*Excerpt to read*
TTAG reader Zak writes “How do you properly dispose of firearms that you don’t want to re-sell such as firearms that are unsafe to shoot or broken and not worth fixing? I realize you can drop it off at a gun buy-back, but what are other options?”

Firearms are mechanical devices. Like all other mechanical contraptions they eventually break or wear out. When a gun becomes BER — Beyond Economical Repair — it may be time to put it out to pasture. Here are four options:

Surrender It to Your Local Police

For sentimental pieces like the rifle your grandfather brought back from WWII or your first hunting rifle there are better options, but for guns that you don’t have any attachment to and just want to divest, surrendering it to the local police is the easiest solution. That said, walking into a police station and declaring you have a firearm might not be the best way to handle this situation.

If you want to surrender an old gun, call your local police station’s non-emergency phone line and describe the situation. They will usually be happy to walk you through the process. Depending on the station they may even dispatch officers to your home to collect the firearm, ask you to schedule an appointment to bring it in, or simply ask you to walk in.

*Information shown*

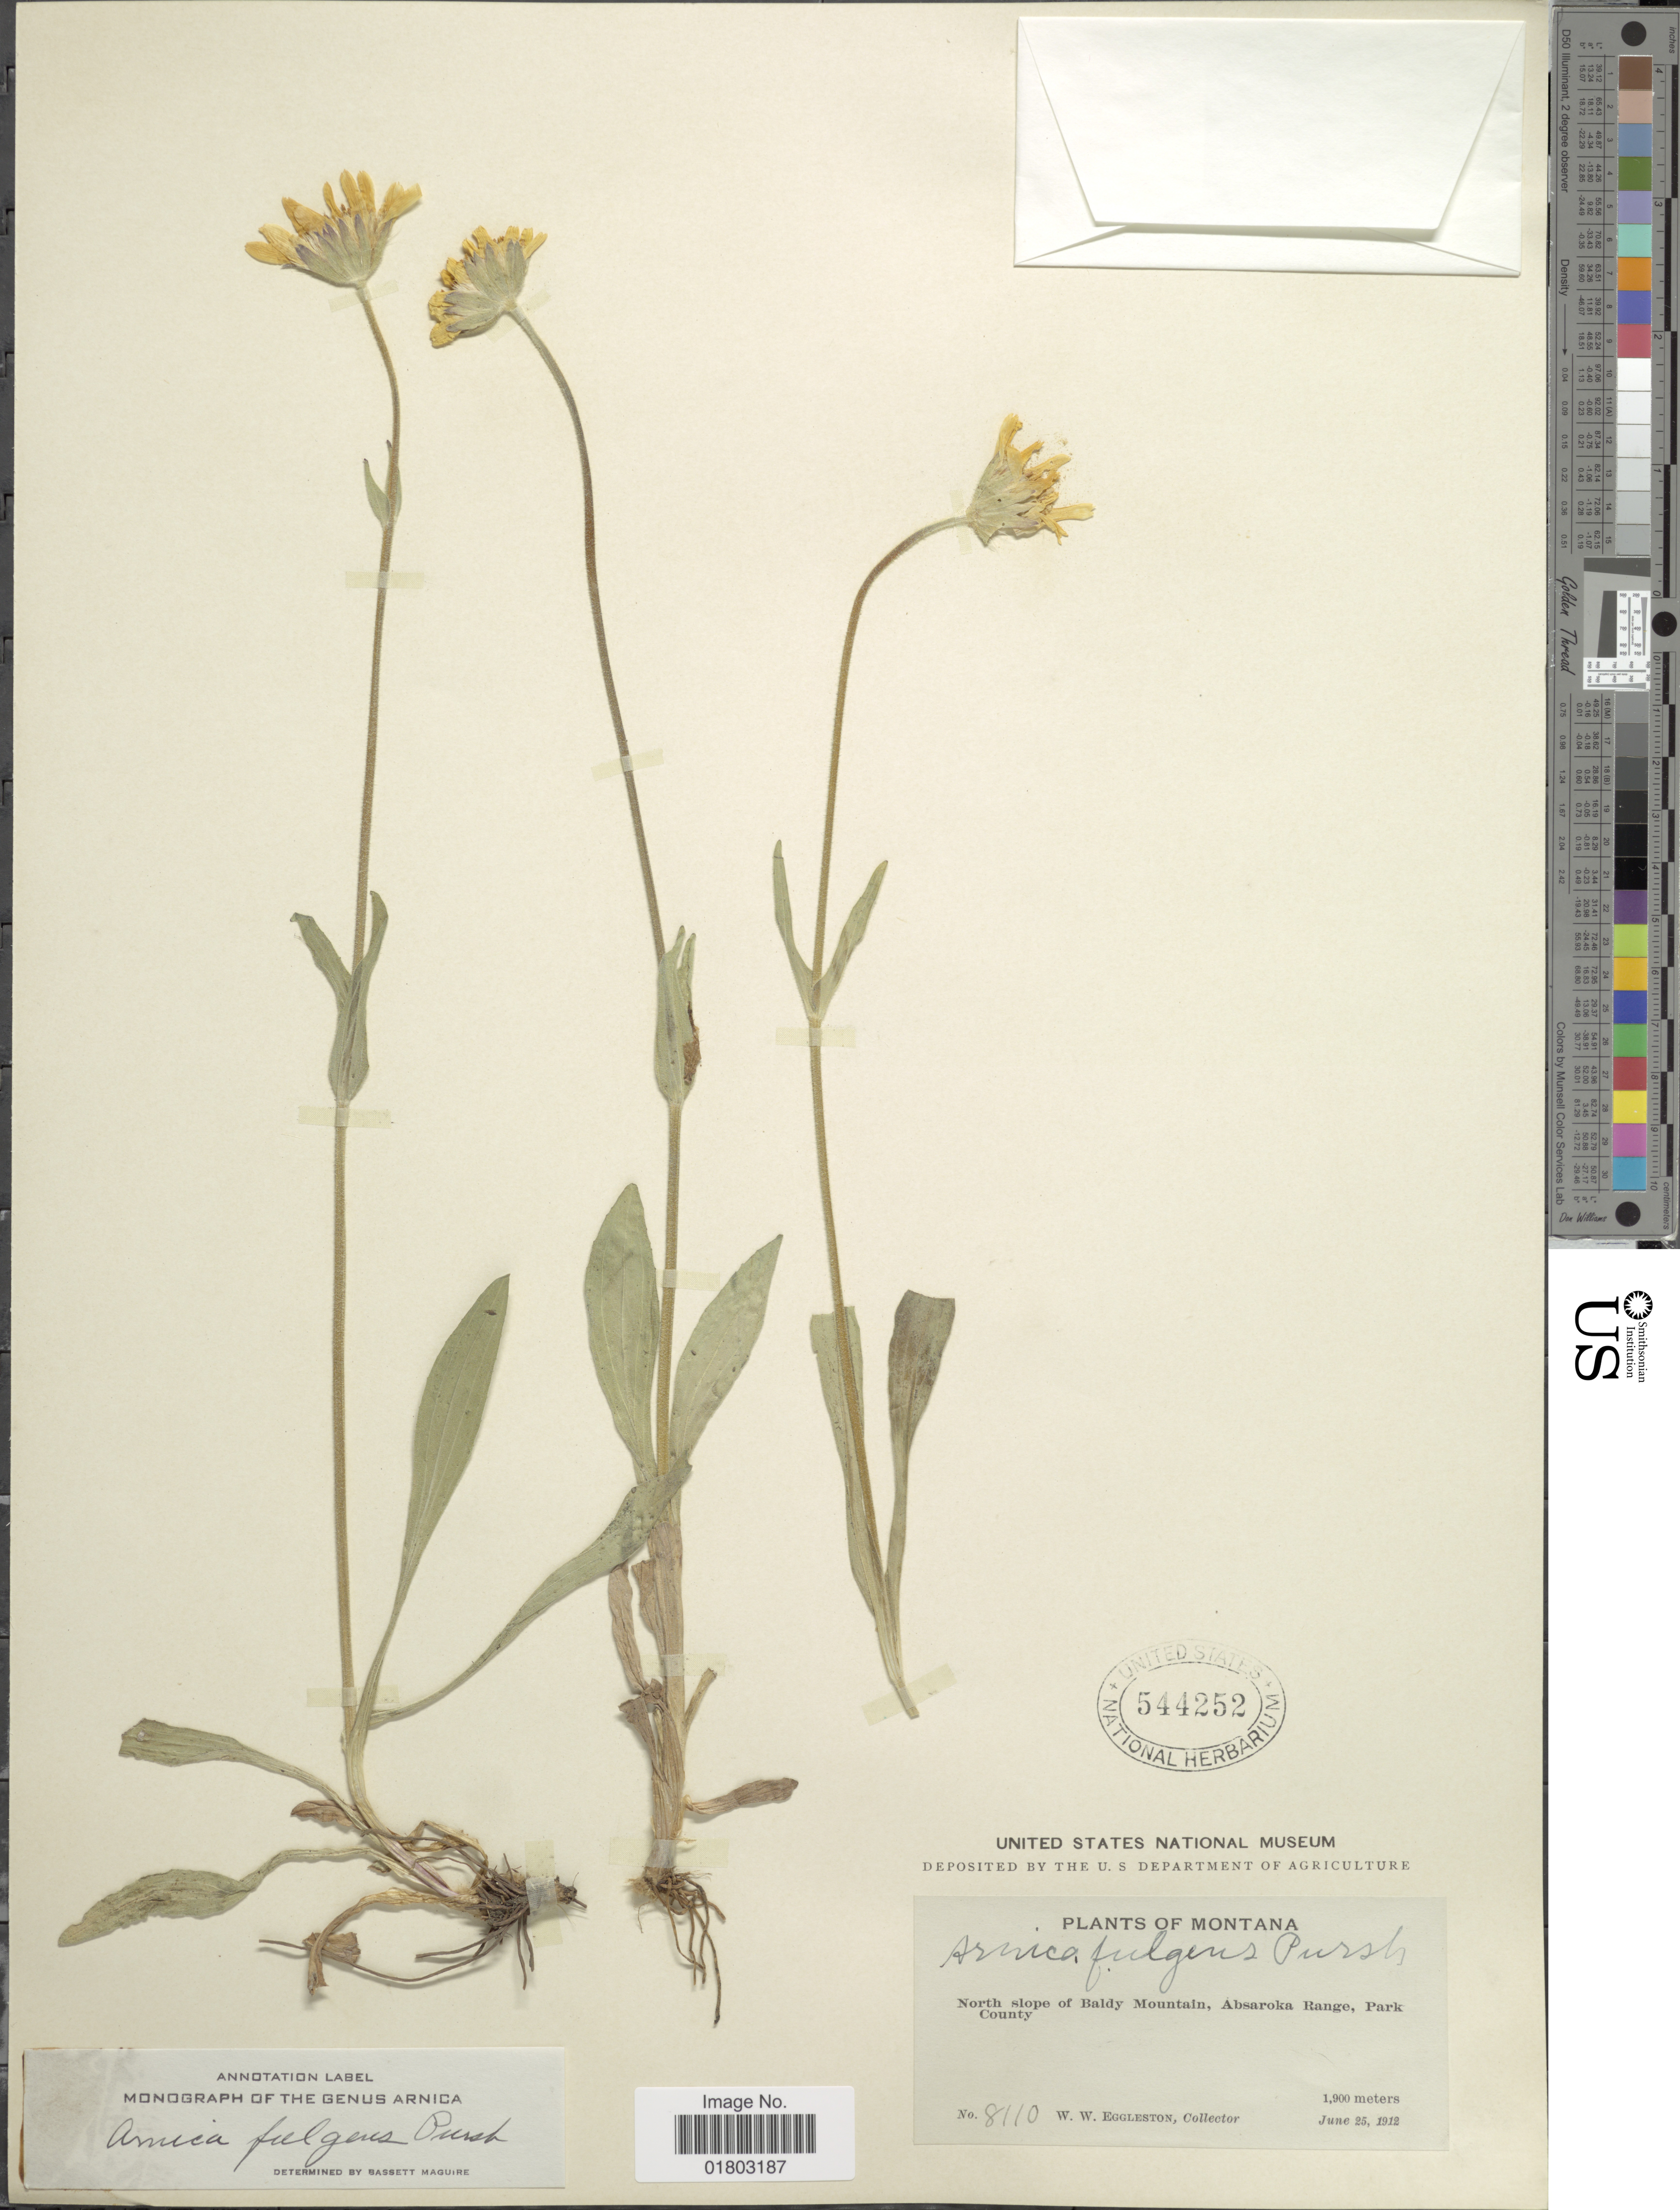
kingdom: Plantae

--

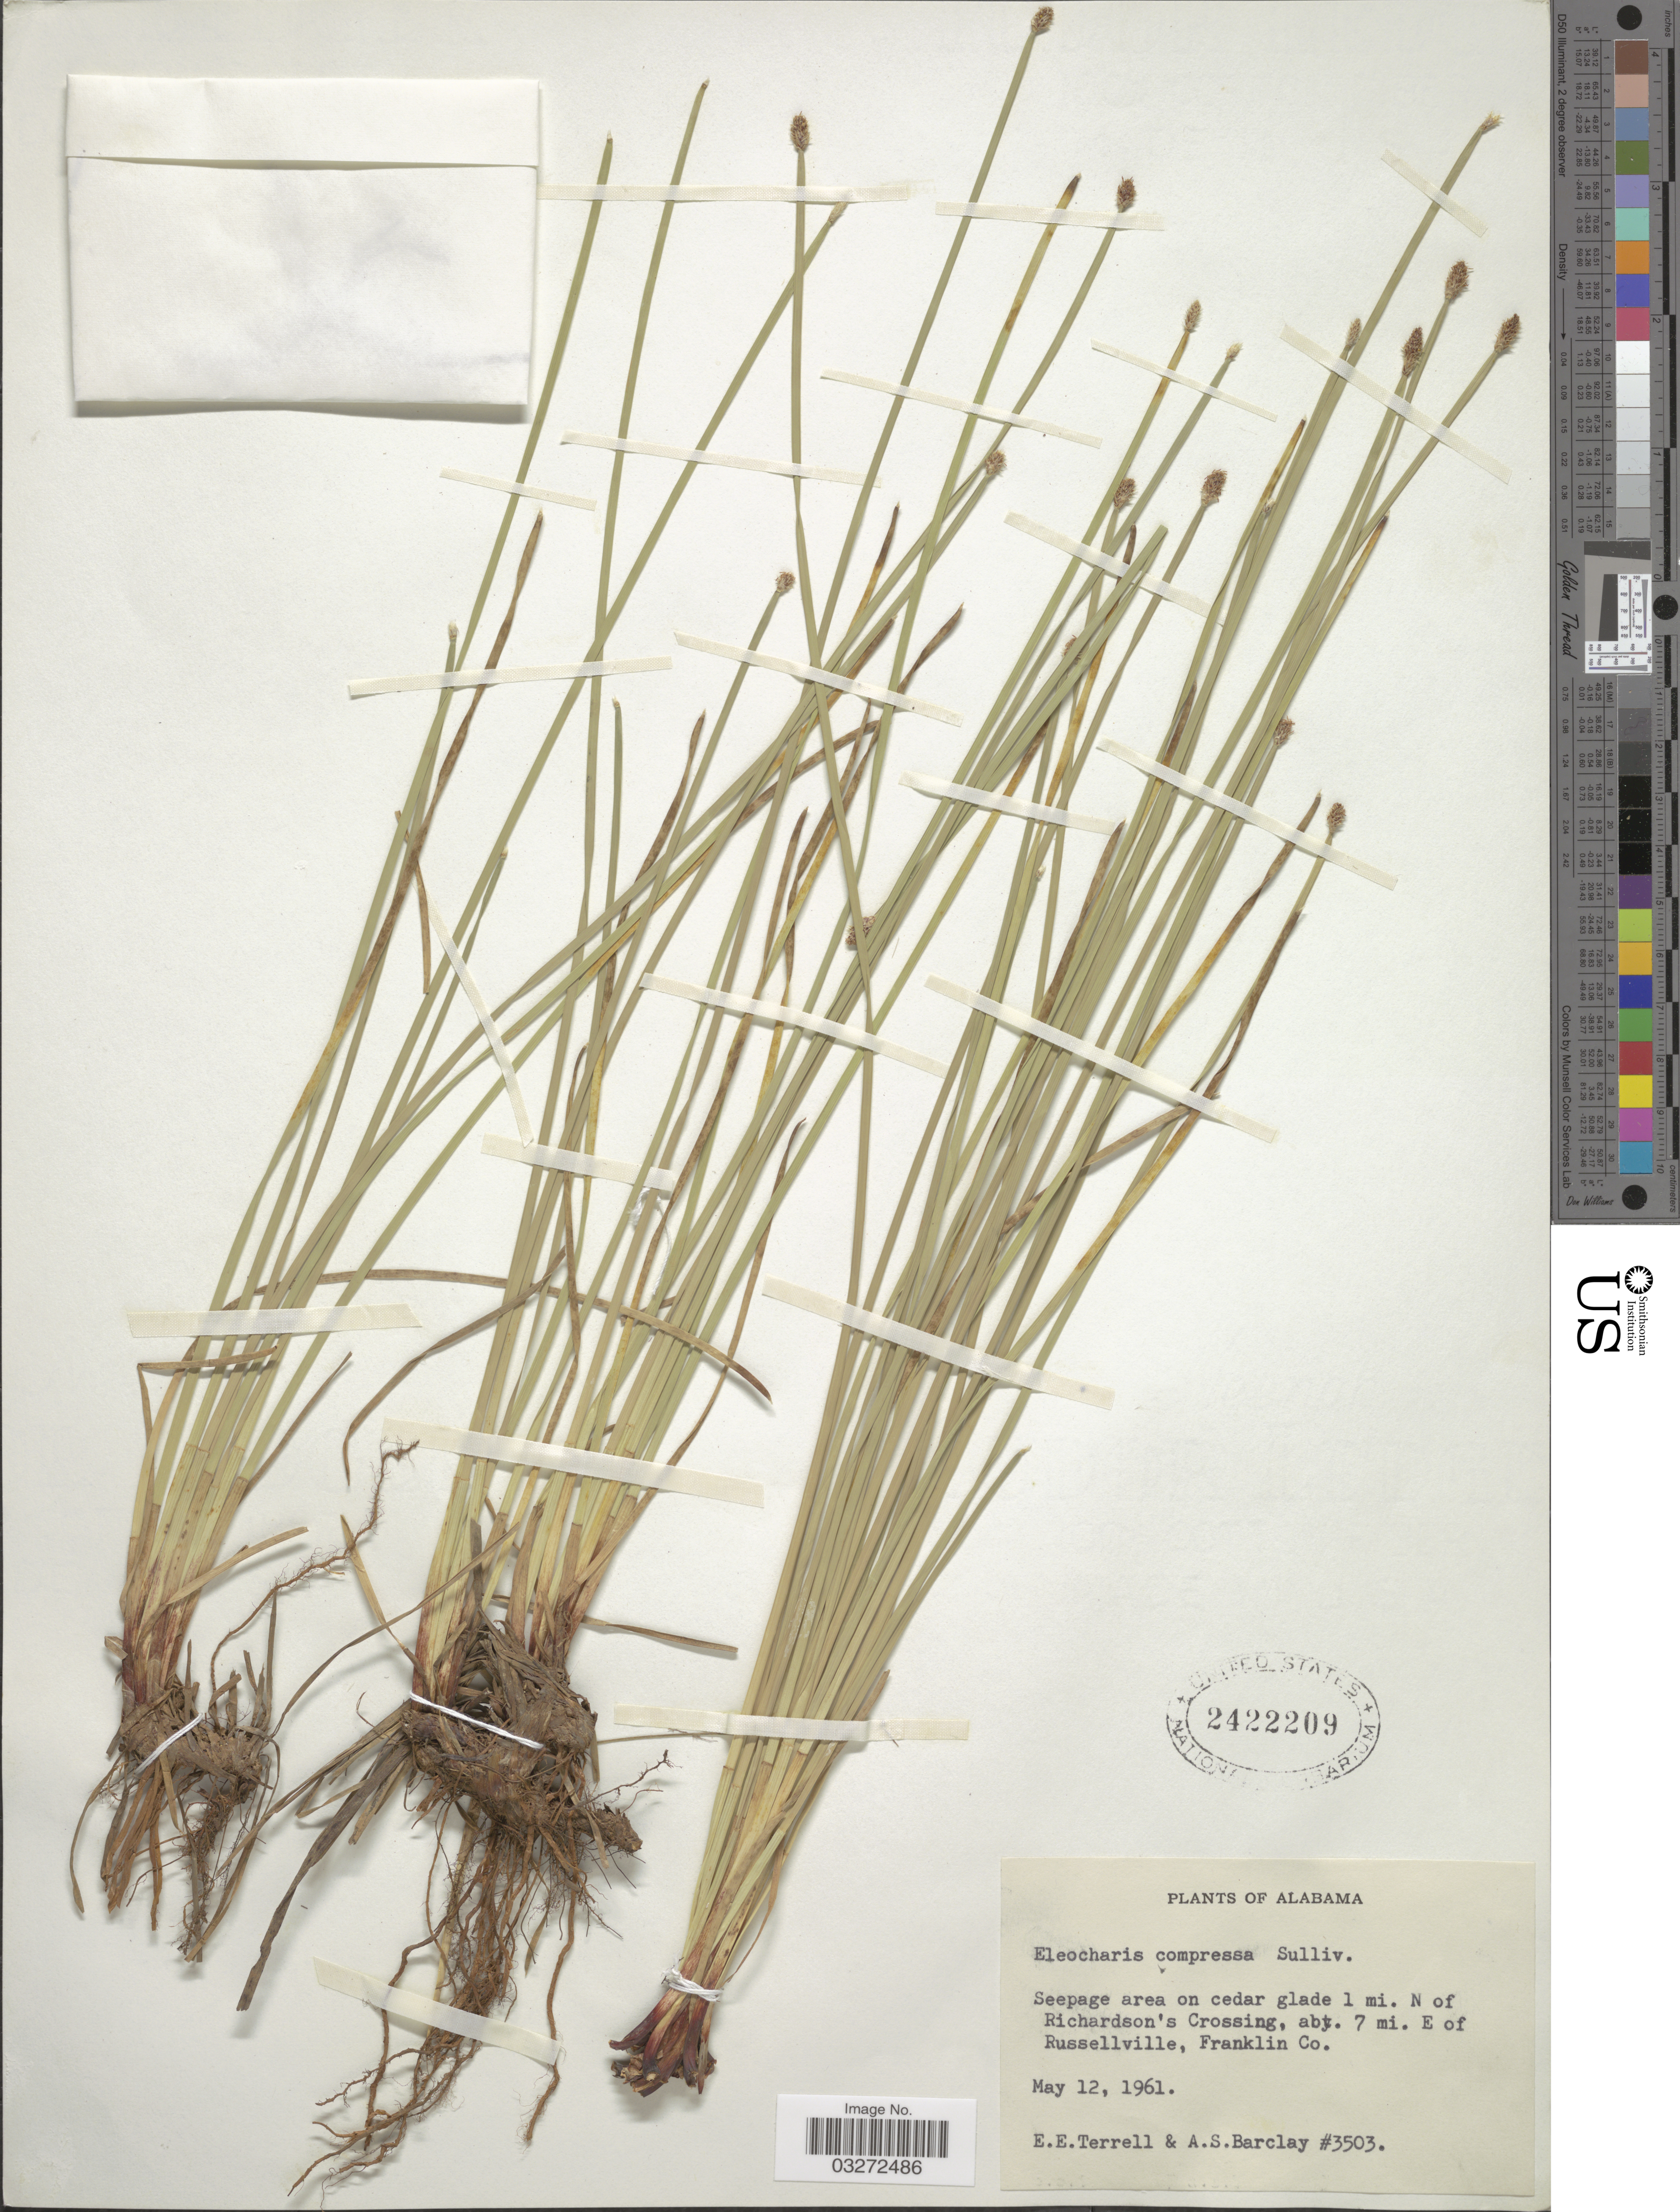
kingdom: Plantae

*Required work*
1. In the article on getting rid of old guns, what does BER stand for?
2. Translate this sentence from the article on getting rid of old guns into Spanish: "They will usually be happy to walk you through the process."

*Solutions in order*
1. Beyond Economical Repair

2. Por lo general, estarán encantados de guiarlo a lo largo del proceso.